**** Extract to read ****
Trouble at NSE as prices, benchmark indicator fall

Saturday June 04 2022
Nairobi Securities Exchange.

Scarcity of US dollars in the Kenyan economy has adversely impacted trading by foreign investors who control more than 50 percent of trade at the Nairobi bourse. PHOTO | FILE


Tough times loom for the bearish Nairobi Securities Exchange (NSE) as a cocktail of global and domestic factors collude to push the benchmark index below the 1,700 mark for the first time in 20 years, signalling muted activity and free fall of stock prices on the 68-year-old stockmarket.

The EastAfrican has learnt that the falling turnover on the NSE and the drop by the NSE-20 Share index to a low of 1,681.8 last week is largely a result of massive sell-off by foreign investors who are fleeing frontier and emerging markets in search of safer havens following a rise in interest rate in the US and news that Sri Lanka has defaulted on its debt obligations for the first time in its history.

The situation has been compounded by events in the local environment, including uncertainty over the forth coming general elections, weakening currency, dollar shortage, rising cost of living and the general apathy by retail investors.

The last time the benchmark index, which measures the performance of 20 blue-chip companies on the NSE, fell below the 1,700 mark was in 2002 when it hit 1,087 from 1,935 in 2003.
****
Pick up the news report on the falling Nairobi Securities Exchange index after its last sentence and carry it forward.
**** Entries shown ****
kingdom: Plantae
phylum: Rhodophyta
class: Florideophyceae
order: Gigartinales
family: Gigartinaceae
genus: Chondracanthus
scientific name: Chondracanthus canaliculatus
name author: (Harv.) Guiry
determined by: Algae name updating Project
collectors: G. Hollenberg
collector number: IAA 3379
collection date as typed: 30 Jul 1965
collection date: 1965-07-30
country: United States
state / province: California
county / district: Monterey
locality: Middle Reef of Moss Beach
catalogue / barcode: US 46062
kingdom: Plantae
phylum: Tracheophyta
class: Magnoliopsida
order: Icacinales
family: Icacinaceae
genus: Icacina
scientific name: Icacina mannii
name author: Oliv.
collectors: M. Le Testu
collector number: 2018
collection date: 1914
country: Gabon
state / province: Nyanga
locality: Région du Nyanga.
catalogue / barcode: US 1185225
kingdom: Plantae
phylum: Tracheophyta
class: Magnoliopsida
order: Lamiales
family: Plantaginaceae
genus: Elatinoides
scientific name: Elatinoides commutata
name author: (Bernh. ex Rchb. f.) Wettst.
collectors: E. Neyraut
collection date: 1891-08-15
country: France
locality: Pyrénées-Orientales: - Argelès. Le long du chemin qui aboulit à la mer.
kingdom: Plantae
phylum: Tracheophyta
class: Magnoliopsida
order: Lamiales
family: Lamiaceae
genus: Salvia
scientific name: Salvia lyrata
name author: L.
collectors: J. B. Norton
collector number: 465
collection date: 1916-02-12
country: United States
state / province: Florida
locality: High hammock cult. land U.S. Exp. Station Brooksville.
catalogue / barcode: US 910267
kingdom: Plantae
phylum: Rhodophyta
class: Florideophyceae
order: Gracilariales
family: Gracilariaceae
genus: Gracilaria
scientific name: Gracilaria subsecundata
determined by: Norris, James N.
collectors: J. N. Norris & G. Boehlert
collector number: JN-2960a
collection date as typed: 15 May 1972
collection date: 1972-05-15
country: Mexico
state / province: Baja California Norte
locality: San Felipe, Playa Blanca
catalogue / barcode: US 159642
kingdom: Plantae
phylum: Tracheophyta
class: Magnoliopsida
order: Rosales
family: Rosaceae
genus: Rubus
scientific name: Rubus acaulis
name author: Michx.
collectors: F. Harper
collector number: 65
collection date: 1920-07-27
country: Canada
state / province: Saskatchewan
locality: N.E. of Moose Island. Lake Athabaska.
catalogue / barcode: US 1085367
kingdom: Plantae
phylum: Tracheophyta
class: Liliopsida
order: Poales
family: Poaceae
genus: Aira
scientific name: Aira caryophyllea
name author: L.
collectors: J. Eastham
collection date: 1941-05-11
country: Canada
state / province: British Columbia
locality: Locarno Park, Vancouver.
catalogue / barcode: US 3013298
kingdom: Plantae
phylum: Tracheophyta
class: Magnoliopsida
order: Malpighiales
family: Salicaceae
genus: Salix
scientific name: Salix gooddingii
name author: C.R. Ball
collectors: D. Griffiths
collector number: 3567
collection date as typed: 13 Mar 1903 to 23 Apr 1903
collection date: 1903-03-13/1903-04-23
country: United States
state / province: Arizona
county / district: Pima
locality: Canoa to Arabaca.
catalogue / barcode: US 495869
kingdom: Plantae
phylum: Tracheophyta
****
• [Response to the exercise]:
“The perception of the currency weakening compounds the problem,” Paul Mwai, NSE’s vice chairman, told The EastAfrican last week.

The IMF opened rescue talks with Egypt and Tunisia, both big importers of wheat from Russia and Ukraine, and with Pakistan, which has imposed power cuts because of the high cost of imported energy. Turkey is battling 70 percent inflation but has so far avoided the need for a bailout.


Dollar shortage

The scarcity of US dollars in the Kenyan economy has adversely impacted trading by foreign investors who control more than 50 percent of the daily trading activities on the stockmarket.

NSE has historically recorded foreign investor participation in the range of 60 percent to 70 percent between 2019 and the first half of 2021.

But their activity at the bourse fell to 54.88 percent in the three months to March this year from 57.73 percent in the three months to December 2021, according to data from Kenya’s Capital Markets Authority.

Cytonn Investments attributes the price declines by most stocks — particularly large cap stocks — on the exchange as a result of the increased sell-offs.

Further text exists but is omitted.